*Work task:* Collect each line of the following data that contains the word "maneira".

***** Data supplied

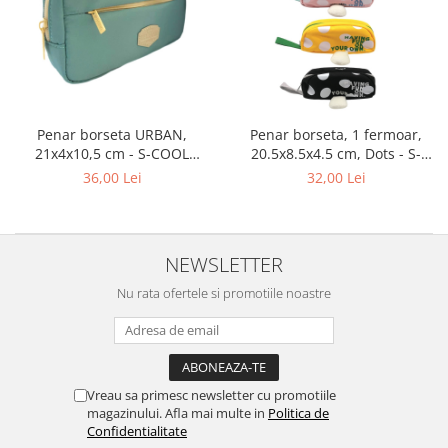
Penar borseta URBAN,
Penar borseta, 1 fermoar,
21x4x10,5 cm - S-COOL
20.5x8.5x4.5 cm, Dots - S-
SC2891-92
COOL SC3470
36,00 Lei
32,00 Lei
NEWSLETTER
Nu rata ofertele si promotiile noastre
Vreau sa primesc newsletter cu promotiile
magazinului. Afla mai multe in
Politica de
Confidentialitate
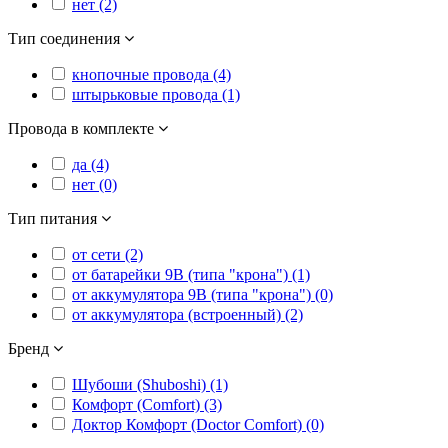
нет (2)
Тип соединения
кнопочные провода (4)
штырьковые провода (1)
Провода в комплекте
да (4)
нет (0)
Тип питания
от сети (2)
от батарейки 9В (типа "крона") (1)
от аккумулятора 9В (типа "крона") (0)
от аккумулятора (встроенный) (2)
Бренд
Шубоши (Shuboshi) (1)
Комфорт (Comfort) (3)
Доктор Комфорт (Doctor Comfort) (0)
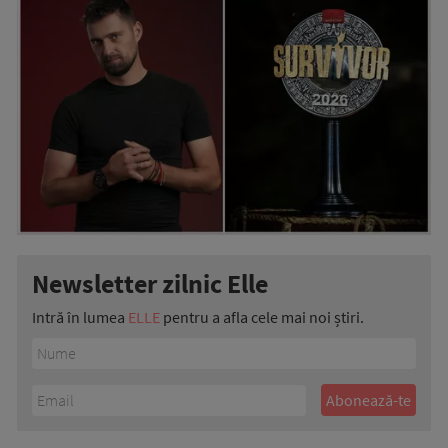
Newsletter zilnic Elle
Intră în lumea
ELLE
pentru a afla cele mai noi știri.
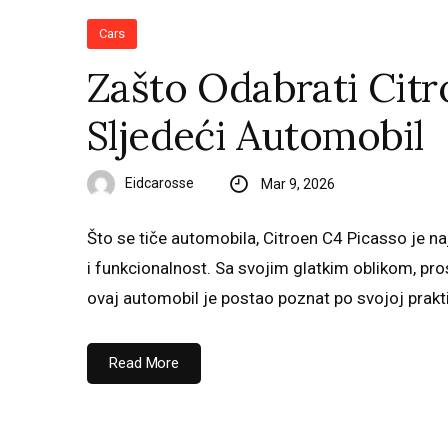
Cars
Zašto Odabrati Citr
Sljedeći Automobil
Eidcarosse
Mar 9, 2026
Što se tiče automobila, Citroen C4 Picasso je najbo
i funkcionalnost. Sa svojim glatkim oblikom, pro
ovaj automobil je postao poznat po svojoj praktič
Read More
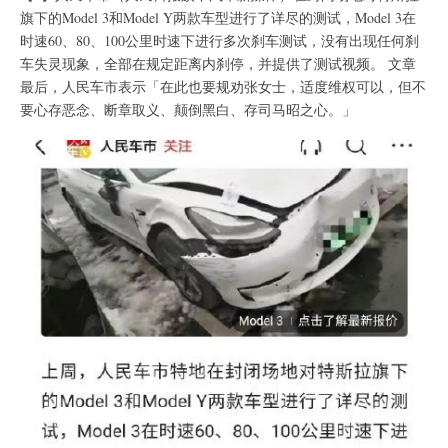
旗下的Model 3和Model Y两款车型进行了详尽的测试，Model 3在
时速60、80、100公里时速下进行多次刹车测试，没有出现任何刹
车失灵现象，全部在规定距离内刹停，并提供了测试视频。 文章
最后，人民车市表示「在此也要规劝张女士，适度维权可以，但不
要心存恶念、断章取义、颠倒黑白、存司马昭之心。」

**********
***** Data supplied

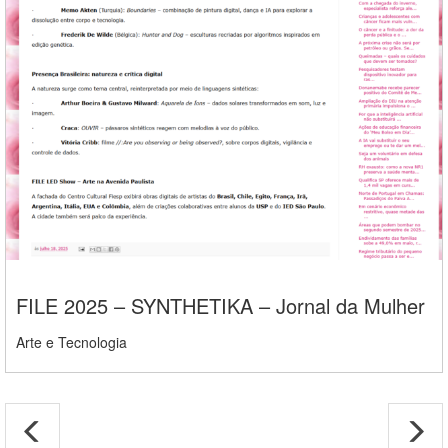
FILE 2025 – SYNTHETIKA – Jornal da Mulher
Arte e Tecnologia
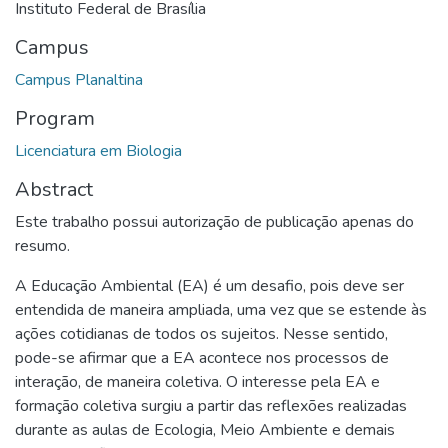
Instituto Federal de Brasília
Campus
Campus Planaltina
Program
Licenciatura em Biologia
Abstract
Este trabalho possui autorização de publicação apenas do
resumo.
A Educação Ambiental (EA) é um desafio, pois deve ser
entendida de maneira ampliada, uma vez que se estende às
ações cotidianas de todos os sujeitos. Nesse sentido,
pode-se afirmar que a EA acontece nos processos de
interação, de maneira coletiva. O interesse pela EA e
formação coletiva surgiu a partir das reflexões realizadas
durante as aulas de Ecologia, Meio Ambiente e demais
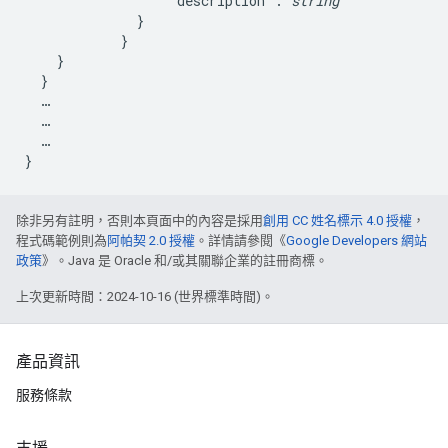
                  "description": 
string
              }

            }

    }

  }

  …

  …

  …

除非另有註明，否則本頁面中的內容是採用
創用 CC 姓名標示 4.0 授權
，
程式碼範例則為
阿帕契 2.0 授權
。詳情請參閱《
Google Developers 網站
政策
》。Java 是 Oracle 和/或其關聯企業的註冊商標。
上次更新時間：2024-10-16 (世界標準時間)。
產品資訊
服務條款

**********

*Result for this exercise:*
entendida de maneira ampliada, uma vez que se estende às
interação, de maneira coletiva. O interesse pela EA e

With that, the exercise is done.